> [Work request]:
Gather all lines from the material that contain the word "into".

> [Data records]:
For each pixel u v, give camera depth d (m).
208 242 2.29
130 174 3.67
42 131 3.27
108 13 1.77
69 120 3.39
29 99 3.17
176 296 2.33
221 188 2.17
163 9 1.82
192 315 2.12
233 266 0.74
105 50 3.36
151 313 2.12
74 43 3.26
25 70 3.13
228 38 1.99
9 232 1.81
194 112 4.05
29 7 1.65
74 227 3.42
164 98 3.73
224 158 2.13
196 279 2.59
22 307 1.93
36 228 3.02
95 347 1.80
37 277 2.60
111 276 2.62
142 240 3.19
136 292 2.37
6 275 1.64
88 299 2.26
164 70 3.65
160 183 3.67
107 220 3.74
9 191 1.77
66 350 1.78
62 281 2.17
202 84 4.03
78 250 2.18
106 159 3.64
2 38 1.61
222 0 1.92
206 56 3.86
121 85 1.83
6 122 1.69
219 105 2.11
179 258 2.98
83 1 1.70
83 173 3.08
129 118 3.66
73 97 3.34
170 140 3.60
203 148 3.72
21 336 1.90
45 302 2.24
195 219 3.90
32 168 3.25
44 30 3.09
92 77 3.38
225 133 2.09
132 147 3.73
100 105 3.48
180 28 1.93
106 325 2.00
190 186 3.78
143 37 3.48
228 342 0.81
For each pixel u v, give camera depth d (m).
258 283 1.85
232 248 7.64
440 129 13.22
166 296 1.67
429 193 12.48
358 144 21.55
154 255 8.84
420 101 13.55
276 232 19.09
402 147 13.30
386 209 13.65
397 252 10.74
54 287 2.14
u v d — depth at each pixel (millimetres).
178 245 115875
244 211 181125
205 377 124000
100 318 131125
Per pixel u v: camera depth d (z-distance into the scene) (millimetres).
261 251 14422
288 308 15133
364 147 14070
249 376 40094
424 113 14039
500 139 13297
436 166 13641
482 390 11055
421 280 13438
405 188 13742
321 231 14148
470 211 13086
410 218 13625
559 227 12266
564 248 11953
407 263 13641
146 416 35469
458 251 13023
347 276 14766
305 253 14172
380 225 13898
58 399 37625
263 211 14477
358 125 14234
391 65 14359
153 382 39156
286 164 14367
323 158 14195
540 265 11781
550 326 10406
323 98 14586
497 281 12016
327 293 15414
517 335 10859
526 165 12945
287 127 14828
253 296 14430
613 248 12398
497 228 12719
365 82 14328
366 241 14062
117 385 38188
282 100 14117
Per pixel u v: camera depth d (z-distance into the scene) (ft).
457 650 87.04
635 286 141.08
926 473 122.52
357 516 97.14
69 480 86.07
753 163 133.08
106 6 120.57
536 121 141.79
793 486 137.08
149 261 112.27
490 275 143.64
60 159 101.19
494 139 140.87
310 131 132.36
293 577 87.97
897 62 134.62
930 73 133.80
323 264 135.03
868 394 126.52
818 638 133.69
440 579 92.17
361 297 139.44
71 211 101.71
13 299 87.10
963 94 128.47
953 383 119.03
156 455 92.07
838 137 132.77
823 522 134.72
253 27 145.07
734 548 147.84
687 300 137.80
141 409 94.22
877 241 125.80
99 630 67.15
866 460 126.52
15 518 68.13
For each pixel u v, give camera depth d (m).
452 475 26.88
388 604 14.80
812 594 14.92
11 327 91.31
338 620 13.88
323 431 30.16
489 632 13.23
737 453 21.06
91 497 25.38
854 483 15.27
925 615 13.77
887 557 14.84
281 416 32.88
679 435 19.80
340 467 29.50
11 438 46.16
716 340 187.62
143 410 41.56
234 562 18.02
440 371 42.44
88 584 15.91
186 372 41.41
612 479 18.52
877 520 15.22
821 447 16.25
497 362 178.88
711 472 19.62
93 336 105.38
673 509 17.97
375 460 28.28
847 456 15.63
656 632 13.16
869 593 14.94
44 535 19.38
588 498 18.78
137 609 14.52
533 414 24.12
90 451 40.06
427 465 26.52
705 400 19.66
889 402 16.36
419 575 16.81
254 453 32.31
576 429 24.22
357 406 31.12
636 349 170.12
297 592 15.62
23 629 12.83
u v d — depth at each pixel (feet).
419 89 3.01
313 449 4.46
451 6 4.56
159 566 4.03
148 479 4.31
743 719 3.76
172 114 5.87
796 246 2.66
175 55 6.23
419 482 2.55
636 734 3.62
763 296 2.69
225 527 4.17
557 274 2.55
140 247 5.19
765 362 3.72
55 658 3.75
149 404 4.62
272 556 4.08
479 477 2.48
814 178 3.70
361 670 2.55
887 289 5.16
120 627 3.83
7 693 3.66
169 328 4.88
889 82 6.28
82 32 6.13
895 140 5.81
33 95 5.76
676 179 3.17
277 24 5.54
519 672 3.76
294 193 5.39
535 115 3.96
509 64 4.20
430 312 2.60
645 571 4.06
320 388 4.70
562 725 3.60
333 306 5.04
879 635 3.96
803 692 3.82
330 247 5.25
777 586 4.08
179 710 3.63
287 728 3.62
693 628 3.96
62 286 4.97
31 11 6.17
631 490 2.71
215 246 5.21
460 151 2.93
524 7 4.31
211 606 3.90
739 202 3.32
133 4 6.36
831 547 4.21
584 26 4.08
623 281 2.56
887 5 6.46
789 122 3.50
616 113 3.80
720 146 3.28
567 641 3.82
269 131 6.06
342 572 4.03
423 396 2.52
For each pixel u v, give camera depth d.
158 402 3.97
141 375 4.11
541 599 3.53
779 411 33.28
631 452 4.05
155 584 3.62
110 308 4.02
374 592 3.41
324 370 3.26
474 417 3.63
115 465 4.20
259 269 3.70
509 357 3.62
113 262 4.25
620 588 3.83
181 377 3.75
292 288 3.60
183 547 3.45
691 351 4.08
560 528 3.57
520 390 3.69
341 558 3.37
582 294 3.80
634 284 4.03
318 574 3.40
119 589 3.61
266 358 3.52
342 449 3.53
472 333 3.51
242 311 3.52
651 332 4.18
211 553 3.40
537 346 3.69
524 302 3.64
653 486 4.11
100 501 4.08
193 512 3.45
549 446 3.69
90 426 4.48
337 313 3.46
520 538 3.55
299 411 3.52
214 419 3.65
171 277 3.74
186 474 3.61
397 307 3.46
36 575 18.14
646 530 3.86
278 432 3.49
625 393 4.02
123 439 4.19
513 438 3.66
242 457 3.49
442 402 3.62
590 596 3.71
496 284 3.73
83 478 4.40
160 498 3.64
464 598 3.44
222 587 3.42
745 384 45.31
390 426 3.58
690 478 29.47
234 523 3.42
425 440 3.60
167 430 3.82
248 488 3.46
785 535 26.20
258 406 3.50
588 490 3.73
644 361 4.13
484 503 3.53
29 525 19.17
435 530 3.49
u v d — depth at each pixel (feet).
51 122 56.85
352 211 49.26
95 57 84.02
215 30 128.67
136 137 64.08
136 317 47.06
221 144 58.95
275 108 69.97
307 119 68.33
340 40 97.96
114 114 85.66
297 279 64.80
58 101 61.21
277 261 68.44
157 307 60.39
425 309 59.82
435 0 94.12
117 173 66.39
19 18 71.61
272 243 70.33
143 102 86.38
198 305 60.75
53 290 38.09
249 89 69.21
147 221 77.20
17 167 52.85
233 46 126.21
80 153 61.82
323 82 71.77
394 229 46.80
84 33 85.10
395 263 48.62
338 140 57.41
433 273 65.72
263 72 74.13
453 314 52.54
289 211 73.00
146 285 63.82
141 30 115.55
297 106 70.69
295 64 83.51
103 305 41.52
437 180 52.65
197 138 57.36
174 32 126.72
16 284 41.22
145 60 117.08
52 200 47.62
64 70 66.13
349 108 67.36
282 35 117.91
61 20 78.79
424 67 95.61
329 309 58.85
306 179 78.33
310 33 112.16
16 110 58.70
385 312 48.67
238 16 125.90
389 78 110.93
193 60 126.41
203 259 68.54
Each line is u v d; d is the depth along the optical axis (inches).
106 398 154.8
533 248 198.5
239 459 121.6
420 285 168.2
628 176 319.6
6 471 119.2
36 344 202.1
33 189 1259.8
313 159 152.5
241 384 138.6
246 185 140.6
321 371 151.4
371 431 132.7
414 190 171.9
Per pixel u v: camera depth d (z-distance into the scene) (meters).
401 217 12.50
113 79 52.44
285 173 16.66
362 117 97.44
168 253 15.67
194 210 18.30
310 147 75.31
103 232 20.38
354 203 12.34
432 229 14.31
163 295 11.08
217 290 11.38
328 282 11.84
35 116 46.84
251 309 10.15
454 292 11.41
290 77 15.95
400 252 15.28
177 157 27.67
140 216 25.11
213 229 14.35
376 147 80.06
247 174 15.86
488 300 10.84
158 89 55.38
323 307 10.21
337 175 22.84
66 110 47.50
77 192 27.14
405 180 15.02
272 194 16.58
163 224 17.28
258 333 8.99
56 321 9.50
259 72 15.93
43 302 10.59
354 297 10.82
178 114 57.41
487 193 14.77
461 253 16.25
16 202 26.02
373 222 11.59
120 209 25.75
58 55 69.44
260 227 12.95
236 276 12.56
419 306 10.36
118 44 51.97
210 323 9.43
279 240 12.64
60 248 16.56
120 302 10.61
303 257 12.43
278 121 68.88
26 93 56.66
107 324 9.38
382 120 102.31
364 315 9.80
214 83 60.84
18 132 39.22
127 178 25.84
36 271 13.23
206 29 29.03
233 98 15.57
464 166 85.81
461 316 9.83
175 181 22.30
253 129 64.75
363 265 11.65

> [Response to the exercise]:
Per pixel u v: camera depth d (z-distance into the scene) (millimetres).
Per pixel u v: camera depth d (z-distance into the scene) (ft).
Per pixel u v: camera depth d (z-distance into the scene) (meters).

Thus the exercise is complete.